(Data shown Opens)

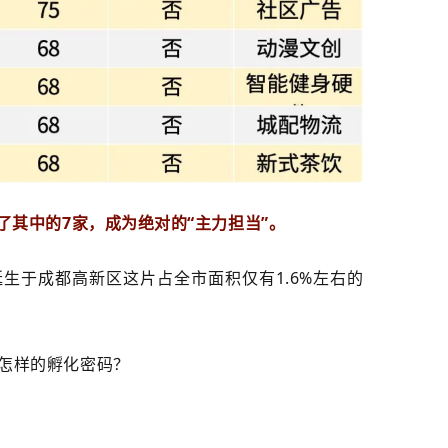
了其中的7家，成为绝对的“主力担当”。
诞生于成都高新区这片占全市面积仅有1.6%左右的
怎样的孵化密码？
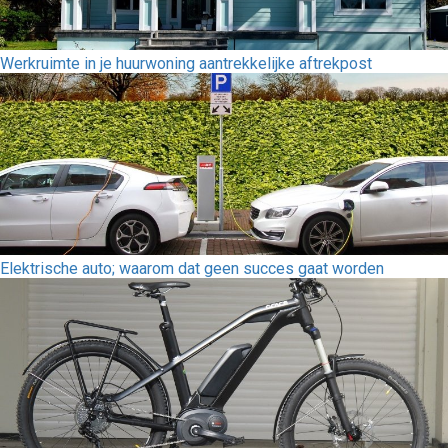
Werkruimte in je huurwoning aantrekkelijke aftrekpost
Elektrische auto; waarom dat geen succes gaat worden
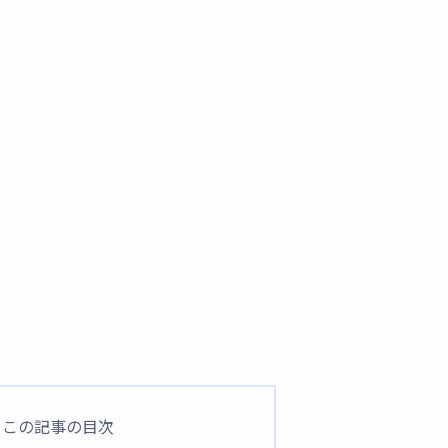
この記事の目次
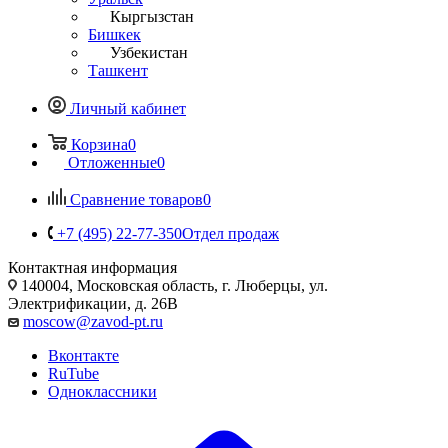
Кыргызстан
Бишкек
Узбекистан
Ташкент
Личный кабинет
Корзина
0
Отложенные
0
Сравнение товаров
0
+7 (495) 22-77-350
Отдел продаж
Контактная информация
140004, Московская область, г. Люберцы, ул.
Электрификации, д. 26В
moscow@zavod-pt.ru
Вконтакте
RuTube
Одноклассники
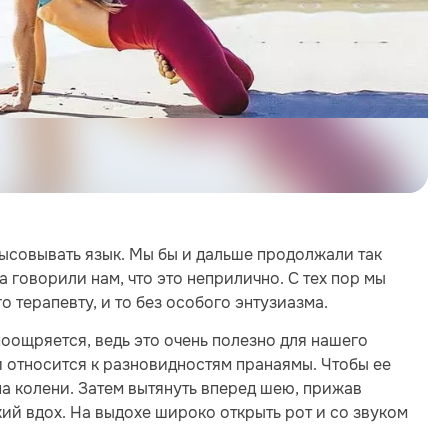
высовывать язык. Мы бы и дальше продолжали так
да говорили нам, что это неприлично. С тех пор мы
о терапевту, и то без особого энтузиазма.
поощряется, ведь это очень полезно для нашего
и относится к разновидностям пранаямы. Чтобы ее
на колени. Затем вытянуть вперед шею, прижав
кий вдох. На выдохе широко открыть рот и со звуком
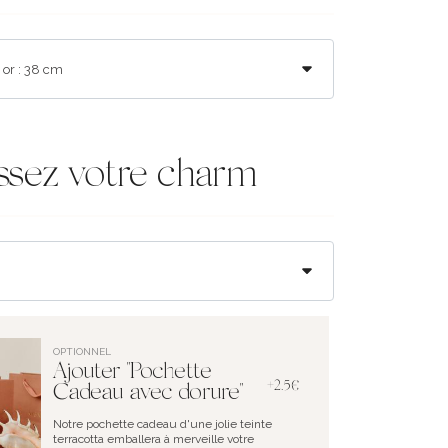
ssez votre charm
OPTIONNEL
Ajouter "Pochette
+2.5€
Cadeau avec dorure"
Notre pochette cadeau d'une jolie teinte
terracotta emballera à merveille votre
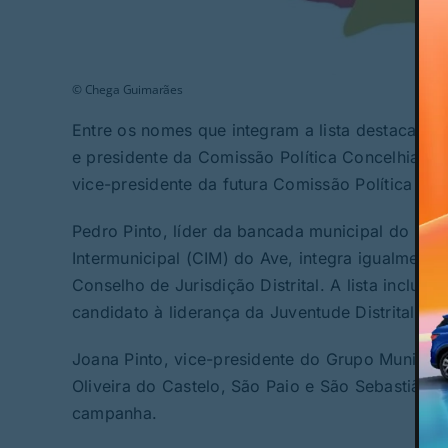
© Chega Guimarães
Entre os nomes que integram a lista destaca-s
e presidente da Comissão Política Concelhia d
vice-presidente da futura Comissão Política Distr
Pedro Pinto, líder da bancada municipal do p
Intermunicipal (CIM) do Ave, integra igualment
Conselho de Jurisdição Distrital. A lista inclui 
candidato à liderança da Juventude Distrital.
Joana Pinto, vice-presidente do Grupo Municip
Oliveira do Castelo, São Paio e São Sebastião
campanha.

(Data shown Closes)

What is needed here is each line above set down word for word, minus the images.

■ Response to this task ■
了其中的7家，成为绝对的“主力担当”。
诞生于成都高新区这片占全市面积仅有1.6%左右的
怎样的孵化密码？
Werkruimte in je huurwoning aantrekkelijke aftrekpost
Elektrische auto; waarom dat geen succes gaat worden
この記事の目次
Кыргызстан
Бишкек
Узбекистан
Ташкент
Личный кабинет
Корзина
0
Отложенные
0
Сравнение товаров
0
+7 (495) 22-77-350
Отдел продаж
Контактная информация
140004, Московская область, г. Люберцы, ул.
Электрификации, д. 26В
moscow@zavod-pt.ru
Вконтакте
RuTube
Одноклассники
высовывать язык. Мы бы и дальше продолжали так
да говорили нам, что это неприлично. С тех пор мы
о терапевту, и то без особого энтузиазма.
поощряется, ведь это очень полезно для нашего
и относится к разновидностям пранаямы. Чтобы ее
на колени. Затем вытянуть вперед шею, прижав
кий вдох. На выдохе широко открыть рот и со звуком
ssez votre charm
OPTIONNEL
Ajouter "Pochette
+2.5€
Cadeau avec dorure"
Notre pochette cadeau d'une jolie teinte
terracotta emballera à merveille votre
© Chega Guimarães
Entre os nomes que integram a lista destaca-s
e presidente da Comissão Política Concelhia d
vice-presidente da futura Comissão Política Distr
Pedro Pinto, líder da bancada municipal do p
Intermunicipal (CIM) do Ave, integra igualment
Conselho de Jurisdição Distrital. A lista inclui 
candidato à liderança da Juventude Distrital.
Joana Pinto, vice-presidente do Grupo Municip
Oliveira do Castelo, São Paio e São Sebastião
campanha.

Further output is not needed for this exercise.